START RECORDS FOR PROCESSING

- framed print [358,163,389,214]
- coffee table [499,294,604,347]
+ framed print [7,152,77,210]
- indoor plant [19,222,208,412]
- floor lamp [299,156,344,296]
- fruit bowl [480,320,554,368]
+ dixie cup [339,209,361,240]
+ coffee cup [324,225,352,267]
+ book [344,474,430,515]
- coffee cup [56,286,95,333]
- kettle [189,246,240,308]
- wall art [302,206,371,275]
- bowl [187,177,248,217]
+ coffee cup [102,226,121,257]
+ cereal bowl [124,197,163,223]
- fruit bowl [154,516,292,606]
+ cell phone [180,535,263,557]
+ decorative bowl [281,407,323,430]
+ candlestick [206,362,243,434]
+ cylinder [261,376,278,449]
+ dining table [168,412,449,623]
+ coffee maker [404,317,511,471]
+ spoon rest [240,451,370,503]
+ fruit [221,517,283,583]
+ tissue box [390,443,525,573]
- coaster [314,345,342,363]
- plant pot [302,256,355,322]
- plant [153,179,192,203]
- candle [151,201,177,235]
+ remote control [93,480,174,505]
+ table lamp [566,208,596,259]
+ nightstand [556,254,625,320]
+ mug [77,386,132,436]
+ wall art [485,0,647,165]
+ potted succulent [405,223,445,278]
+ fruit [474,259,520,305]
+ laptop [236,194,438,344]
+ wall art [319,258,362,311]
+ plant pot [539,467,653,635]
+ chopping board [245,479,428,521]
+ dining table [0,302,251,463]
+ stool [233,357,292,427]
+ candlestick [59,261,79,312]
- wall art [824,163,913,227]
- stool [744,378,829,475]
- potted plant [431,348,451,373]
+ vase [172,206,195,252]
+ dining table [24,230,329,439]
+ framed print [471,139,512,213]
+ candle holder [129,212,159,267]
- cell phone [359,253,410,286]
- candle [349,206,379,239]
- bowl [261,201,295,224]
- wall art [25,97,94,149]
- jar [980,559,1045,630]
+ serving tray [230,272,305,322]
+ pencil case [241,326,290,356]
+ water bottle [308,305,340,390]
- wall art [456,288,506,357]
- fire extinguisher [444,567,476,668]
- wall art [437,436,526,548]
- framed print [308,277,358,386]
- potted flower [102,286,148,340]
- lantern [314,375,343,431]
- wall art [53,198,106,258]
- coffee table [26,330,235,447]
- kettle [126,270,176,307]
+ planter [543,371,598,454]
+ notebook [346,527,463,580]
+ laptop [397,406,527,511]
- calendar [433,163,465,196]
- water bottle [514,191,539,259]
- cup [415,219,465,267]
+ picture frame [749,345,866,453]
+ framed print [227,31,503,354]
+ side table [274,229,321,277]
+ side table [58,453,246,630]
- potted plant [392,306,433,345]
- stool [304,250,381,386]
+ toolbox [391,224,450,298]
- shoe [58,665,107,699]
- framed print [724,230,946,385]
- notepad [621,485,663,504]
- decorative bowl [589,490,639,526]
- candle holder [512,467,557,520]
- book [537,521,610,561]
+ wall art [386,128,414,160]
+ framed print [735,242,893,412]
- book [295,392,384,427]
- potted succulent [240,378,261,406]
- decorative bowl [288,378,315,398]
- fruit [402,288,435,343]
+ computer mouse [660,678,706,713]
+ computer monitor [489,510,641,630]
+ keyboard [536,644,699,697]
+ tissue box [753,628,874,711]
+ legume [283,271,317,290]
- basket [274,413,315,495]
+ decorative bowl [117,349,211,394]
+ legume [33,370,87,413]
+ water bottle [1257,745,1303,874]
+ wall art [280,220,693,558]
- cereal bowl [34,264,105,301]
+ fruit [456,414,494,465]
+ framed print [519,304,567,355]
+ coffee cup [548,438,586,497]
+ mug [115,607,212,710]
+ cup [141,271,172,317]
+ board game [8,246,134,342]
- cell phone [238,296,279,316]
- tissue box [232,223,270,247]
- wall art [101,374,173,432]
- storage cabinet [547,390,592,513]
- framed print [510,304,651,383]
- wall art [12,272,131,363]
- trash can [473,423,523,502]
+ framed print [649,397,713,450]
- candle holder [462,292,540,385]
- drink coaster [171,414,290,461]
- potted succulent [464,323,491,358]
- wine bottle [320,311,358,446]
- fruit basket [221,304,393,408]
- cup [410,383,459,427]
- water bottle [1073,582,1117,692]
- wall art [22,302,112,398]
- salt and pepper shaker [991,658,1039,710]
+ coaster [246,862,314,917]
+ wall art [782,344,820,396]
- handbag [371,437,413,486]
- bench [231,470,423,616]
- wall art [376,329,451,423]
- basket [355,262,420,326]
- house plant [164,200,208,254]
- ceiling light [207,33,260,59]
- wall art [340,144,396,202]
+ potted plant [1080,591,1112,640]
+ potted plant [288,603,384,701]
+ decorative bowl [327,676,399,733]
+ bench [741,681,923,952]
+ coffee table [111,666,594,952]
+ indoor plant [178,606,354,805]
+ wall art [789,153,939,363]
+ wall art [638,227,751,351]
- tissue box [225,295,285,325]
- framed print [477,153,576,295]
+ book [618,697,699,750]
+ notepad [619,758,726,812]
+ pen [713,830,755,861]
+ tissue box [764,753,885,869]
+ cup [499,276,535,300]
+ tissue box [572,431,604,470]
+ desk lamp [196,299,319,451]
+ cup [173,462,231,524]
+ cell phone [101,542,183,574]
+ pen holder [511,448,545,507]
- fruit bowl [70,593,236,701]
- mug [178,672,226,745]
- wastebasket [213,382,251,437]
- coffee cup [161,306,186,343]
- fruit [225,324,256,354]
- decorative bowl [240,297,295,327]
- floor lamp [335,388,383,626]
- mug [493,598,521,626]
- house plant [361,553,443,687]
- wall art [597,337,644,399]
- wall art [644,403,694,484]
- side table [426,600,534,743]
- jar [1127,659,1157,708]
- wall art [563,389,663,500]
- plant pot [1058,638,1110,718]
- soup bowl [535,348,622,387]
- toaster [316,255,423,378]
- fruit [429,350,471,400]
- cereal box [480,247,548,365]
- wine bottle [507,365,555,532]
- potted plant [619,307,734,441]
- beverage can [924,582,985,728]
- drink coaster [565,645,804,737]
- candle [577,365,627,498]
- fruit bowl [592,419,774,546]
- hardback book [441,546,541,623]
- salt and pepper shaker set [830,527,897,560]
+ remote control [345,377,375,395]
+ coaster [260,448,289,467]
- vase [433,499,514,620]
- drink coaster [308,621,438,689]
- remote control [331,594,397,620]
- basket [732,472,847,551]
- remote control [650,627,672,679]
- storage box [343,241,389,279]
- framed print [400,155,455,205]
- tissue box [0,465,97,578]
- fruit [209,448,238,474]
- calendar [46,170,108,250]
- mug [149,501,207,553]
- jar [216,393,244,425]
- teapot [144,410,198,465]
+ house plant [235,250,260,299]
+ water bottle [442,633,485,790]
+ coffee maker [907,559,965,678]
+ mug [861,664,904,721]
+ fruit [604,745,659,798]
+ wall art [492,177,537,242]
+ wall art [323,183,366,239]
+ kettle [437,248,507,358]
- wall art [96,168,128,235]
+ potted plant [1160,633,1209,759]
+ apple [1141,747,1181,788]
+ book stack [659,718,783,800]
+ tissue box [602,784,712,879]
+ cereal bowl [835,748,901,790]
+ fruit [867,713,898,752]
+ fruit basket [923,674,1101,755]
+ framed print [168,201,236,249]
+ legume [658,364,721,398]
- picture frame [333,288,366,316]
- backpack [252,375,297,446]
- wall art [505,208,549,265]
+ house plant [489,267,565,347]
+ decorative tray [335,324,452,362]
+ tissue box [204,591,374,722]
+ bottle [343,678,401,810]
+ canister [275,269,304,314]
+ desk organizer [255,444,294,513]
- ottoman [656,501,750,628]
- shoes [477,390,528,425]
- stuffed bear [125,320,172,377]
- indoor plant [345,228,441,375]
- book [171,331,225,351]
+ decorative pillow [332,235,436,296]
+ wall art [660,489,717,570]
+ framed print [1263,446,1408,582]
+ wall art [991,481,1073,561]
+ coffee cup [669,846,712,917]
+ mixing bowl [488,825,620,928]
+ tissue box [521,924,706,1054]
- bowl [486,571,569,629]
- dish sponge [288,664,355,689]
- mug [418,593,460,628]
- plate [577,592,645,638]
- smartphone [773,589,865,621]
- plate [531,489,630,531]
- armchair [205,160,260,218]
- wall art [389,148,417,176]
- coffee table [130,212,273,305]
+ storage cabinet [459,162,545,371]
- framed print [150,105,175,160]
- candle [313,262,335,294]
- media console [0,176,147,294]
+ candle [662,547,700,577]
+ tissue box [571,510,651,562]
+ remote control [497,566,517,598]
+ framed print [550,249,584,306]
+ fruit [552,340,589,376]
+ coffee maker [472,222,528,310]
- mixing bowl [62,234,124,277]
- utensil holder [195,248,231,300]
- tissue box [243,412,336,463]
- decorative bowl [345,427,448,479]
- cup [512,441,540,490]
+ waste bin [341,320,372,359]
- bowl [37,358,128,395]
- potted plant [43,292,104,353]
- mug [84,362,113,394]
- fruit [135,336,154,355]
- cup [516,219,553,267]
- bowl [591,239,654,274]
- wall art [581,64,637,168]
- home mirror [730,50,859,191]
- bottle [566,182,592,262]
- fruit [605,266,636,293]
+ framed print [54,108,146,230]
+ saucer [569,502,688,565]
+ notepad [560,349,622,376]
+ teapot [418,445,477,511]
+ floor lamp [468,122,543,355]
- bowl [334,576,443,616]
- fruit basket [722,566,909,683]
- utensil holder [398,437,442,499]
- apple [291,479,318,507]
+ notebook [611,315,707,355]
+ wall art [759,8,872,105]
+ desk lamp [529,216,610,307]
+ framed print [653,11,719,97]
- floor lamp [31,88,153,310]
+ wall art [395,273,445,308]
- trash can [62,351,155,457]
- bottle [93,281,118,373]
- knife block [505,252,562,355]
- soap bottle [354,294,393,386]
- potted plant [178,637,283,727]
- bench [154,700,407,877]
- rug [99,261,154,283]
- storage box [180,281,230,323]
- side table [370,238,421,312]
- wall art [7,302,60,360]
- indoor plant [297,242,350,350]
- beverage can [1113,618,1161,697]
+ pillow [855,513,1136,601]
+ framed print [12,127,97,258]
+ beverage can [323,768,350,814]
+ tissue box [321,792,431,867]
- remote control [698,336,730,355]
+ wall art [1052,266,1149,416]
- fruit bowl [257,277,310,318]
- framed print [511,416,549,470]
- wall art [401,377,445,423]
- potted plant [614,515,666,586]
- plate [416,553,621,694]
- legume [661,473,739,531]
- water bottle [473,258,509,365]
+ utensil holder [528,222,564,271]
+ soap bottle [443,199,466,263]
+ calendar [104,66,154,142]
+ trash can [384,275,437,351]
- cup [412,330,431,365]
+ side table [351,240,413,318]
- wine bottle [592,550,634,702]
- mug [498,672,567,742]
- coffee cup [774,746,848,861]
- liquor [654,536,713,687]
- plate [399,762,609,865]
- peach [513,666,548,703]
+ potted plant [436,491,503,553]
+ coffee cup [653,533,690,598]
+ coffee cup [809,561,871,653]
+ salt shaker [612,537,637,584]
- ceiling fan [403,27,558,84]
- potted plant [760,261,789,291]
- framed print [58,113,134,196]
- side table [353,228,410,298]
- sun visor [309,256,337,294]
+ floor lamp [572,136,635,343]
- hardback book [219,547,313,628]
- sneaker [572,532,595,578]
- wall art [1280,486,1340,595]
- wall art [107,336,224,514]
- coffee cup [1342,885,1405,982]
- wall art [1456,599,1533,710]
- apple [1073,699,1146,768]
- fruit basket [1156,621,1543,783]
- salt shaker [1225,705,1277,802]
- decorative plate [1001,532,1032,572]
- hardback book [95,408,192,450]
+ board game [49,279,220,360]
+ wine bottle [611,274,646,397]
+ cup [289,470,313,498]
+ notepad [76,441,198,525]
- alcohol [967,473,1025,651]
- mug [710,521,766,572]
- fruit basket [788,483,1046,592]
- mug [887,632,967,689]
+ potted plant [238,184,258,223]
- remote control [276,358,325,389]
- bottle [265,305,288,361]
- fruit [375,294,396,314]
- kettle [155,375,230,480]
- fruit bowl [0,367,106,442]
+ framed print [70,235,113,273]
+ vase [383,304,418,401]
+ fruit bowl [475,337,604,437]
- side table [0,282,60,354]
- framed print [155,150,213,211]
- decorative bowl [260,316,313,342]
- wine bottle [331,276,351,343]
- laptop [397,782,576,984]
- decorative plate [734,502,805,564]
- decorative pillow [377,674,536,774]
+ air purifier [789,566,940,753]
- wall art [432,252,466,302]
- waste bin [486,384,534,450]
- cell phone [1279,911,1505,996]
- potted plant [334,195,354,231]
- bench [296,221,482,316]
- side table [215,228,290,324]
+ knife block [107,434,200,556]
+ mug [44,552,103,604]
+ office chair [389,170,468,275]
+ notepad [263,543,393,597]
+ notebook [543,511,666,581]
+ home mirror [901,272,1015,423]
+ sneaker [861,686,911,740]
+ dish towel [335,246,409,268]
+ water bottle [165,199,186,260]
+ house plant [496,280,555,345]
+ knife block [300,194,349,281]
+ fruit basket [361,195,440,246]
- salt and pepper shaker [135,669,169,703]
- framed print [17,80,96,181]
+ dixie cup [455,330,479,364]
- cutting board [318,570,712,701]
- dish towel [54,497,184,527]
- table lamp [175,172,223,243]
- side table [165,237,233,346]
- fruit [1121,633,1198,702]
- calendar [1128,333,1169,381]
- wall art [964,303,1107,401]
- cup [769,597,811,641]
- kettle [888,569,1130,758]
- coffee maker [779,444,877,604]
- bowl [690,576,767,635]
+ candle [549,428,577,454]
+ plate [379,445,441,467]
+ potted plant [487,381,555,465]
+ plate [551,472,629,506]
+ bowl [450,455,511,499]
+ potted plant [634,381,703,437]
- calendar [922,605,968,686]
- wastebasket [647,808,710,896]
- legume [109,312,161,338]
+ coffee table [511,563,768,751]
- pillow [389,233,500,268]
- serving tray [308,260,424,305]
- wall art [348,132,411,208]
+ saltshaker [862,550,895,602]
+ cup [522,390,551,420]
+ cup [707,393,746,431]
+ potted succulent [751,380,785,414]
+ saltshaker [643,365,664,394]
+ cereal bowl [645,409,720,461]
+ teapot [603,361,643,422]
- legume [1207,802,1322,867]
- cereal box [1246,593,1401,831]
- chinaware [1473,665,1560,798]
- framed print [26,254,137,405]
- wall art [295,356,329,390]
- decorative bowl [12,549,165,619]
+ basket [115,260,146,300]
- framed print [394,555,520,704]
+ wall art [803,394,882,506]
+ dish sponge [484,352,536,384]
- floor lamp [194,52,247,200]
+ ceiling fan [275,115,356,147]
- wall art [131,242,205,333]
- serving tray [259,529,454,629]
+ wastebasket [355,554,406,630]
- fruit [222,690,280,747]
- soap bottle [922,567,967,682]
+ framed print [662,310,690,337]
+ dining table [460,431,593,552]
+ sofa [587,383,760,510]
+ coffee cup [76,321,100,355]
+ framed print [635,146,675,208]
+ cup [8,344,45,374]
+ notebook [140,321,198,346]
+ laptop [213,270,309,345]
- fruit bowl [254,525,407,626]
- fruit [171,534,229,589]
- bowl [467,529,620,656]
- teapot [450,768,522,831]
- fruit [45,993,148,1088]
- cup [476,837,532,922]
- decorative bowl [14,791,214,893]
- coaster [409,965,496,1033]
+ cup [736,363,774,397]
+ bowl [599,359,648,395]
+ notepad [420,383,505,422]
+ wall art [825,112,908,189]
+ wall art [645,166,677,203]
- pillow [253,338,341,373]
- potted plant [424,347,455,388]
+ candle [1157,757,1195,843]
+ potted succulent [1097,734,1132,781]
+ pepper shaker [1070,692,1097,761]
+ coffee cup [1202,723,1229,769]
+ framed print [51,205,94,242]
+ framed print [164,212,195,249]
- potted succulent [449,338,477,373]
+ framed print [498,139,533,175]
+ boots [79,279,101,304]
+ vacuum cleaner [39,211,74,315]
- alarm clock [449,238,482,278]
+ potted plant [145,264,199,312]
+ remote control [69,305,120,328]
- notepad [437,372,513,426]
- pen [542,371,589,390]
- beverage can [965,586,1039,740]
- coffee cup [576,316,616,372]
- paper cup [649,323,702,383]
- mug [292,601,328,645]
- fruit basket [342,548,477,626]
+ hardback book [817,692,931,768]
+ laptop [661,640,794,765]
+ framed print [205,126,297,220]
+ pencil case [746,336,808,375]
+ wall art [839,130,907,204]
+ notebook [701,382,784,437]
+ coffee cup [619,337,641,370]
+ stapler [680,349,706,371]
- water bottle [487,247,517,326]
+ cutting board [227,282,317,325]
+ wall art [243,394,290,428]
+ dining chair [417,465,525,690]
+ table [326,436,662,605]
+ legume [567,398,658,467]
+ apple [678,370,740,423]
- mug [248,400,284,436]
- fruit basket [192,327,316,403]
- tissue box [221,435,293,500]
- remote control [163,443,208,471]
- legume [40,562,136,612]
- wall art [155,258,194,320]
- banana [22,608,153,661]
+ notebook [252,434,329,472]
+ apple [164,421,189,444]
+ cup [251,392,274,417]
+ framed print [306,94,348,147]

END RECORDS FOR PROCESSING

> **TASK INSTRUCTIONS**
Return each line from the material that includes the string "coaster".

> **RESPONSE TO THIS TASK**
- coaster [314,345,342,363]
- drink coaster [171,414,290,461]
+ coaster [246,862,314,917]
- drink coaster [565,645,804,737]
+ coaster [260,448,289,467]
- drink coaster [308,621,438,689]
- coaster [409,965,496,1033]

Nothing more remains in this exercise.